EDIT: fyi: I don't need reassurance here. I don't actually want it. I've pretty much worked through it and the convo on FB has already gone past my energy and interest.

She is victorious at work
? I spent an inordinate amount of time prepping the disaster plan to get printed. It's a 50+ page document. I decided I didn't want to print it in-house and do the hole-punching and all that shit. So, I had it farmed out. Which may have well taken longer than if I'd just done it inhouse. It was the principle.
+ I got feedback from the insurance on the guide
- Thhis morning after I spend a hundred bucks to get it printed
+ Of the feedback, there were 22 points. Of those, 6 need some sort of attention, and not necessarily "OMG, this part sucks", so partial mark-off on those usually. That's AMAZING!!! Outside validation that I'm not incompetent, which makes it easier to believe. But talk about tapping into a hard-wired thing that was really fixed in when I was in grade school. My report card came in and I'm doin' alright, guys! ::Kermit flappy arms!::

Clarification on the causes of my agita
So, sure, the trans thing is a thing and influences everything on some level. But let me tell you how Jaime's financial status is what has truly driven my state of anxiety through the roof more than anything else, making it harder to cope with the other stuff that may have to do with our interpersonal stuff or trans stuff. That she is working through her list of leads for side work, that she is taking this morning to organize and make use of the tool I crafted for her (Trello board), also further calms my high tension. Because I canNot pay for all the expenses of all 2 adults and 1 child, not even. Lolz. cries. Lolz. cries. chocolate.

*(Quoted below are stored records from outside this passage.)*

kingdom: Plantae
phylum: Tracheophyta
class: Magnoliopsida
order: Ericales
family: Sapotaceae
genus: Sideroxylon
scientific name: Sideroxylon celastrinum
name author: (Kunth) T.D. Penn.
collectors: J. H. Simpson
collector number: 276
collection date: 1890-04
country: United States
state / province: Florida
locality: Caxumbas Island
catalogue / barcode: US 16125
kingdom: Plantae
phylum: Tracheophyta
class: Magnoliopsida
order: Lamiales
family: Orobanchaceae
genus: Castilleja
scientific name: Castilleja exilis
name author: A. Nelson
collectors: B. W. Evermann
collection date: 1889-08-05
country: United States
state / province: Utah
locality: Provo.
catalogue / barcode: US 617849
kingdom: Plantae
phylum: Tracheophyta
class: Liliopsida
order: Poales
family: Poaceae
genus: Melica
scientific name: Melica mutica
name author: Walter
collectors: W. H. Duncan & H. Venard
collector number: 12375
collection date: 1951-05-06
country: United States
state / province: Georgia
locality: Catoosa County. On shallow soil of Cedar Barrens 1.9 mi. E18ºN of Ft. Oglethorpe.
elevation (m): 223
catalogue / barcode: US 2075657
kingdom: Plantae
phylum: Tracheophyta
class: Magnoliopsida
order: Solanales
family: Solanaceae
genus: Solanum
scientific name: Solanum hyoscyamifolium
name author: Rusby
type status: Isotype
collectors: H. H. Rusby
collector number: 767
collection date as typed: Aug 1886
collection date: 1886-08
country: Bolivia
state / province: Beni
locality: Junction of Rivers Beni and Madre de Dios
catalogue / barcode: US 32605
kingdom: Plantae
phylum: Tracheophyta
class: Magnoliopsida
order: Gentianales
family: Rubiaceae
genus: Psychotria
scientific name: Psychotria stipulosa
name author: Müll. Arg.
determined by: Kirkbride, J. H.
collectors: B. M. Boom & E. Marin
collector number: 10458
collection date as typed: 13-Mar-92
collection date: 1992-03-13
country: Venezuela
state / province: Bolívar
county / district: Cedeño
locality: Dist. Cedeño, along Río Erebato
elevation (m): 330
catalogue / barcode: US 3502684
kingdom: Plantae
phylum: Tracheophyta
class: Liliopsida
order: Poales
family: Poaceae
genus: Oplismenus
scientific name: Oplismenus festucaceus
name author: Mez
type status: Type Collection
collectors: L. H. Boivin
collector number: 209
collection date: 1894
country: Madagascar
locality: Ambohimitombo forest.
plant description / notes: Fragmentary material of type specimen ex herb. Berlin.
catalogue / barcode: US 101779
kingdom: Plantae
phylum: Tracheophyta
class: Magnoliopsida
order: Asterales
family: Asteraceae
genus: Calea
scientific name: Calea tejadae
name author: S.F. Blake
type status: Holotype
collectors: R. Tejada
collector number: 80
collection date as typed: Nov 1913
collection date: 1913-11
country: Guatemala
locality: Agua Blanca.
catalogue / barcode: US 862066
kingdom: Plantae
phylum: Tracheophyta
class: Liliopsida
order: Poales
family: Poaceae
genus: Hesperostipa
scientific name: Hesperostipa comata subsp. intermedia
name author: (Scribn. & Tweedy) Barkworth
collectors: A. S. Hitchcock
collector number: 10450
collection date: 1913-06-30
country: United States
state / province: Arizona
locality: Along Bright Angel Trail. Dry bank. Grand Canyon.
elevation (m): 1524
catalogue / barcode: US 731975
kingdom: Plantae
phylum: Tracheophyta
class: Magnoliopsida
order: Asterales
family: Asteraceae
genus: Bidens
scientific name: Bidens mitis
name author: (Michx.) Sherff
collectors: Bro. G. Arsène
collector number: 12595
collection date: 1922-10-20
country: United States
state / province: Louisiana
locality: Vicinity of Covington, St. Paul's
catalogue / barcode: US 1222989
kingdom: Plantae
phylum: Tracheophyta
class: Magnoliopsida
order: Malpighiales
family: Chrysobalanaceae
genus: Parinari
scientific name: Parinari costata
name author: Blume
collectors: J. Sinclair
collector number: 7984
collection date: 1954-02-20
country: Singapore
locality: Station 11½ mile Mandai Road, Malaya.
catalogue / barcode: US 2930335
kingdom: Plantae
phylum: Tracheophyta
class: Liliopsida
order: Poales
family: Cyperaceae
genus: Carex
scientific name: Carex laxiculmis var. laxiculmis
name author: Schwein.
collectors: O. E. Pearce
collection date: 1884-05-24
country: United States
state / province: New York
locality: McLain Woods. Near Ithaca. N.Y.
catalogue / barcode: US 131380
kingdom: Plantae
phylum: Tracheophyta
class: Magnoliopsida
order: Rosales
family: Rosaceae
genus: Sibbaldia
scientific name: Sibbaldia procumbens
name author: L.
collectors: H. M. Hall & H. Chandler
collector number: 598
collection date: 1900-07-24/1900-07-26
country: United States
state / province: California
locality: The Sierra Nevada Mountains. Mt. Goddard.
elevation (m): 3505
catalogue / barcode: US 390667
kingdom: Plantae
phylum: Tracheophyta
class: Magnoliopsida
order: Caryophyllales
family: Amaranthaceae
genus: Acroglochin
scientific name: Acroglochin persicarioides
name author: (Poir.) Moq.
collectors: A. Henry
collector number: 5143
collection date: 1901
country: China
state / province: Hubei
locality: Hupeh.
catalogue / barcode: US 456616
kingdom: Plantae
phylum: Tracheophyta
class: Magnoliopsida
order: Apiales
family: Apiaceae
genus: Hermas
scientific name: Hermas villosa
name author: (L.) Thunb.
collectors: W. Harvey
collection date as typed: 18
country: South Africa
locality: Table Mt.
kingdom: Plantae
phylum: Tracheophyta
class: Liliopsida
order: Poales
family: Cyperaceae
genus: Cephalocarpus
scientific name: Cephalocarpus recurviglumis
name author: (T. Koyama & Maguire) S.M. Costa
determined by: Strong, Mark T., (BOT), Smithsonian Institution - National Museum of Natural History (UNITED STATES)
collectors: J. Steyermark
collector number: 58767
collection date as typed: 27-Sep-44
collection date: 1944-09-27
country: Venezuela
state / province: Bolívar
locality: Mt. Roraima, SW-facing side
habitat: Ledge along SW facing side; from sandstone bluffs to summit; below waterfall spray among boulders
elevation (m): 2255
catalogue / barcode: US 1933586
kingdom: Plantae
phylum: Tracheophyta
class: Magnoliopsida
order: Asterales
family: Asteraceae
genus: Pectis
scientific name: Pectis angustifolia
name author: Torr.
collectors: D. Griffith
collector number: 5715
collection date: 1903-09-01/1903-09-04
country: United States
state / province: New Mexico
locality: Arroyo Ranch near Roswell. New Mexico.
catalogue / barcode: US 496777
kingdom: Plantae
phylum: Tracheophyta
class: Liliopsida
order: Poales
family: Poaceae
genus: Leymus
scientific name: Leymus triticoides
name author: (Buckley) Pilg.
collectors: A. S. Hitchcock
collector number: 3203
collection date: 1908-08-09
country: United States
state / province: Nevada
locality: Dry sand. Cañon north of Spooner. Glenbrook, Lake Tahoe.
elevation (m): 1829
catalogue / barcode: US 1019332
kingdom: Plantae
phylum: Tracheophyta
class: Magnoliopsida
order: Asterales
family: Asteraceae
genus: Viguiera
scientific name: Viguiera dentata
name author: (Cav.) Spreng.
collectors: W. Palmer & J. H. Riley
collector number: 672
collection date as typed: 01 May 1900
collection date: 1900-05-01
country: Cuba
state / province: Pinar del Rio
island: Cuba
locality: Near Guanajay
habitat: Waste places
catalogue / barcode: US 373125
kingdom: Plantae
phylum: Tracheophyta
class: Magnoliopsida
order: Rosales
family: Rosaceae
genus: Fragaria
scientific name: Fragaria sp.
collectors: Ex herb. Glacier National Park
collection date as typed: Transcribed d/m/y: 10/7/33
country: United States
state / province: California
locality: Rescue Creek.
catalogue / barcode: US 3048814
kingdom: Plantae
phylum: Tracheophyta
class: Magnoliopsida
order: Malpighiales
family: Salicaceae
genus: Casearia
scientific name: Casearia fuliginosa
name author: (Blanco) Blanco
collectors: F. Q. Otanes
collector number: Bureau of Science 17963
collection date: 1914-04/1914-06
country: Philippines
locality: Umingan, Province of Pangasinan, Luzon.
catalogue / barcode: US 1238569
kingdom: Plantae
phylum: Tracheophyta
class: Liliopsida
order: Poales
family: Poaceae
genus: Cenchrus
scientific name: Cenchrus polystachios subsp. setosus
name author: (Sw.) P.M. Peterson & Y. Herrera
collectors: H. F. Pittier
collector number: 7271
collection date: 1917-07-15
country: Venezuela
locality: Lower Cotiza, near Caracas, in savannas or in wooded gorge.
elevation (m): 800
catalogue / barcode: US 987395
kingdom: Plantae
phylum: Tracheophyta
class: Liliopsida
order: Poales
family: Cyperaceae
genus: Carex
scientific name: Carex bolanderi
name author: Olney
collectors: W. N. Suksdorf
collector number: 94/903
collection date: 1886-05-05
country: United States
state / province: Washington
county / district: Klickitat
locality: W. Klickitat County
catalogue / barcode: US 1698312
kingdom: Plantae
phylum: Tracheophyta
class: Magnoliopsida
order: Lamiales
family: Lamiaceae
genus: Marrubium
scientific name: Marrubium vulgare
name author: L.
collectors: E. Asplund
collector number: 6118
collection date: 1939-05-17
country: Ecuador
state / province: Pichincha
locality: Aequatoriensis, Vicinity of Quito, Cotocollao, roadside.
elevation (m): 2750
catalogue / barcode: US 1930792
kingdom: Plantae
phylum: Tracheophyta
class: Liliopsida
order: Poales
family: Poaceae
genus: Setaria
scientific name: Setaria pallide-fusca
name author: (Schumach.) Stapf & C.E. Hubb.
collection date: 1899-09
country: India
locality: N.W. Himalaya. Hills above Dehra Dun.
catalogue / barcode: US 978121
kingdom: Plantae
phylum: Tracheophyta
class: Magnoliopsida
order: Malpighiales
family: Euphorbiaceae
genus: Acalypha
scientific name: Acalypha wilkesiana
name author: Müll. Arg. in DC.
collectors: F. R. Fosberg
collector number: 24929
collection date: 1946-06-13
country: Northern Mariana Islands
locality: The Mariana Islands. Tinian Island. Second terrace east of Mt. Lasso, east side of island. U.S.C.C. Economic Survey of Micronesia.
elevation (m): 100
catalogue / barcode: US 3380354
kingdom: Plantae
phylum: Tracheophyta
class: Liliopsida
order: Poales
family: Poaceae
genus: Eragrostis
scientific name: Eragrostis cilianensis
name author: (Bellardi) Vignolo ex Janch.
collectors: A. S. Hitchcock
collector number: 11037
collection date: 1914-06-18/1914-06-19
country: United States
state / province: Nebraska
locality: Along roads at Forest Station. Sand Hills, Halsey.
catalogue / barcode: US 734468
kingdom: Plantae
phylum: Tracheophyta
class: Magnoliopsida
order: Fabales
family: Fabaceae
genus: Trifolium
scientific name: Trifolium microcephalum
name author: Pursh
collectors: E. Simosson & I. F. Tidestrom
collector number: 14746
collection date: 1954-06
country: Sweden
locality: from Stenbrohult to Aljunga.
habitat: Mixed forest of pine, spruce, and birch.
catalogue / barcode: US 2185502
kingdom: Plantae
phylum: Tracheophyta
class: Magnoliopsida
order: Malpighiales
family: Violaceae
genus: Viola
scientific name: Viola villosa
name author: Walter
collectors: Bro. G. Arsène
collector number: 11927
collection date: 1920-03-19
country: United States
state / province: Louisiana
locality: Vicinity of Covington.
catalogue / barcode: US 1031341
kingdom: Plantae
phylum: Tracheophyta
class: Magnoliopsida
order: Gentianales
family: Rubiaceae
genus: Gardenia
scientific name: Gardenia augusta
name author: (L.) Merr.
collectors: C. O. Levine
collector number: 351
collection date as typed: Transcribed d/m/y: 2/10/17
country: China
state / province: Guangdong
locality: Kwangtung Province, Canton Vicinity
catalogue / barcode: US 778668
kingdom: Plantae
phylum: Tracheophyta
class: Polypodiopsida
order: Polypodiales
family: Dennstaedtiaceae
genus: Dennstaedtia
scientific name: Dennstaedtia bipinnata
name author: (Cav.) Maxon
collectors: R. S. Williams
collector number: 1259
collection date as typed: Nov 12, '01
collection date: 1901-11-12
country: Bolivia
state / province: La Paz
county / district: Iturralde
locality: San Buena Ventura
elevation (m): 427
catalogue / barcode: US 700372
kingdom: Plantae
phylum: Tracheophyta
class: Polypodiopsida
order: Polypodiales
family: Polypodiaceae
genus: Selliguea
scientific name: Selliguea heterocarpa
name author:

Last min. addition following a phone call that disrupted this post
One of my back up plan therapists got back to me- not sure how she'll be deployed (me/couples/Jaime?) but I have homework to do before our meeting, so... :)
Date: 2016-05-04 03:31 pm (UTC)

From: [identity profile] caulay.livejournal.com
Glad to hear that somethings are better.

Sleep helps.

*hugs*
Date: 2016-05-04 03:58 pm (UTC)

drwex: (Default)
From: [personal profile] drwex
I still totally get it on the money thing.

And you still have cute hair, even if you're not fishing for it. Plus, still not on FB to speak of.
Date: 2016-05-11 07:20 pm (UTC)

From: [identity profile] curly-chick.livejournal.com
I missed this on fb. All I have are the hugs that you deserve. There is a lot going on right now and I suspect J's unemployment is top on that list. It probably makes everything else harder or seem like yet another thing (tm). It will get better eventually, but until it does, you are doing great.